*** Opening of Text excerpt ***

Washington, NJ—Herbalist & Alchemist (H&A) has settled into its new location, and now boasts increased production capacity to meet demand for its liquid and solid botanical extracts.
“As our business of providing the highest quality herbal products continued to thrive and demand outpaced supply, it was clear we had outgrown our current space,” said CEO Beth Lambert, in a press release. “After many months of searching for a new location, we chose to extensively refurbish a vacant space close to our previous location.”
The certified B corp had sustainability top of mind for the move. Reusable crates were rented rather than relying primarily on boxes, and boxes that were used were repurposed. Repurposing the building, which had been empty for more 20 years, brings new life into a long dormant area, H&A added.
Products formulator David Winston RH(AHG), noted, “The new, larger facility is phenomenal—a testament to all the hard work that that went into it. It is quite the transformation, turning a long-vacant concrete shell into a new, beautiful manufacturing facility almost triple the size of our previous facility.”
Highlights of the new Herbalist & Alchemist facility:
- Certified by OK Kosher
- Doubles the production capabilities for H&A’s Solid Extracts
- Each operational area now has dedicated space (rooms for garbling, grinding, calcining, equipment wash down, and more).
- Classroom space for David Winston’s Center for Herbal Studies herbalist training program for those attending in person, and other education events.
H&A Reaches Zero Waste Milestone
In more big news from the company, H&A released its 2022 Sustainability Report, which recaps sustainability progress made in 2021 and outlines the company’s efforts, including reaching the milestone of zero waste.
“Much of the credit for our continued progress goes to the H&A Green Team, an internal coalition of employees working on sustainability in a more streamlined way,” said Lambert. “As companies try to find a way to seriously address sustainability programs, we found harnessing internal commitment works very well when we set up our Green Team.”

*** Close of Text excerpt ***
*** Opening of Data ***

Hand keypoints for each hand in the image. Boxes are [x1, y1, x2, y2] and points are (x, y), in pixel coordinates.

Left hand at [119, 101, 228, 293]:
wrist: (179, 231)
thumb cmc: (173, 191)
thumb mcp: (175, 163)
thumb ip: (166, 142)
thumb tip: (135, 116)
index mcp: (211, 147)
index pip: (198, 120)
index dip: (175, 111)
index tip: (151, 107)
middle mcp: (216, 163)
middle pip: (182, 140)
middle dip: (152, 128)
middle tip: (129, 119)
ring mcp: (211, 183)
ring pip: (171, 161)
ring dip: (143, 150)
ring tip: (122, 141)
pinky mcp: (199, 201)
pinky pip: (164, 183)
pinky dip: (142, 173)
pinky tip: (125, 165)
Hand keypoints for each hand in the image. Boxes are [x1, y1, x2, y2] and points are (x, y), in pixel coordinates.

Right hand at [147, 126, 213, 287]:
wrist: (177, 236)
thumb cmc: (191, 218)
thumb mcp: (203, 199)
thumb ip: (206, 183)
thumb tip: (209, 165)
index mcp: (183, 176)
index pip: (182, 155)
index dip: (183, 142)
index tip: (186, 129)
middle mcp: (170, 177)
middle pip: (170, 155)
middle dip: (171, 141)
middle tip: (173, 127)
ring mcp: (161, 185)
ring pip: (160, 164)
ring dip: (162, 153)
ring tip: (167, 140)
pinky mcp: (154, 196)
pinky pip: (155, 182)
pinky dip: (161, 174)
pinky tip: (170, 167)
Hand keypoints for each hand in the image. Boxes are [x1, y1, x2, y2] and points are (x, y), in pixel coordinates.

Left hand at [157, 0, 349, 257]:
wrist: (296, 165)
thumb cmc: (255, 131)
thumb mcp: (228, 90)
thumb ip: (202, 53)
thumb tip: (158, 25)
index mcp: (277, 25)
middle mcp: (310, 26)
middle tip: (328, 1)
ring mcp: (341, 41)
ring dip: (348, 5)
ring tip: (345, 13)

*** Close of Data ***

Tasks to carry out →
A. Copy the Herbalist & Alchemist article starting with "- Classroom space" and going on through "of zero waste.", swapping "Classroom" for "Lecture".
B. Write the next part of the Herbalist & Alchemist article, picking up after its last sentence.
The items come from a separate source.

Responses per task →
A.
- Lecture space for David Winston’s Center for Herbal Studies herbalist training program for those attending in person, and other education events.
H&A Reaches Zero Waste Milestone
In more big news from the company, H&A released its 2022 Sustainability Report, which recaps sustainability progress made in 2021 and outlines the company’s efforts, including reaching the milestone of zero waste.

B.
In 2019, H&A set the goal to become zero waste in operations. In 2021, the company reached the qualifications required before pursuing Zero Waste certification, which is less than 10% of waste goes to the landfill, with the other 90% diverted, reused, donated, or composted. The Green Team has done in-depth research into diverting materials usually landfilled, the company explained. This includes donating ice packs (used to keep herbs fresh in transport) to local children’s camps and food pantries, sending pallet straps to an artist who creates abstract works from debris, and donating and upcycling 55-gallon barrels into rain barrels, raised beds, and for equine activities like barrel racing. The company also uses smaller shipping boxes, substitutes bubble wrap with plant-based material for smaller items, and works with TerraCycle and SustainAbilities.
The payoff: The company’s total carbon emissions fell to 1% in the Scope 1 direct emissions category. By breaking down Scope 3 emissions into sub-categories, H&A shared that is has discovered further ways to reduce those emissions.
In addition, H&A has placed great emphasis on supporting growers who practice Regenerative Agriculture, Permaculture, Biodynamics, Regenerative Organic, Forest Grown, FairWild, Ecologically and Ethically Wildcrafted, Wild-Simulated, Non-GMO, Grown Naturally and Organic Compatible practices in sourcing raw materials for H&A products in the belief that carbon-storing, regenerative agriculture is essential in combating climate change.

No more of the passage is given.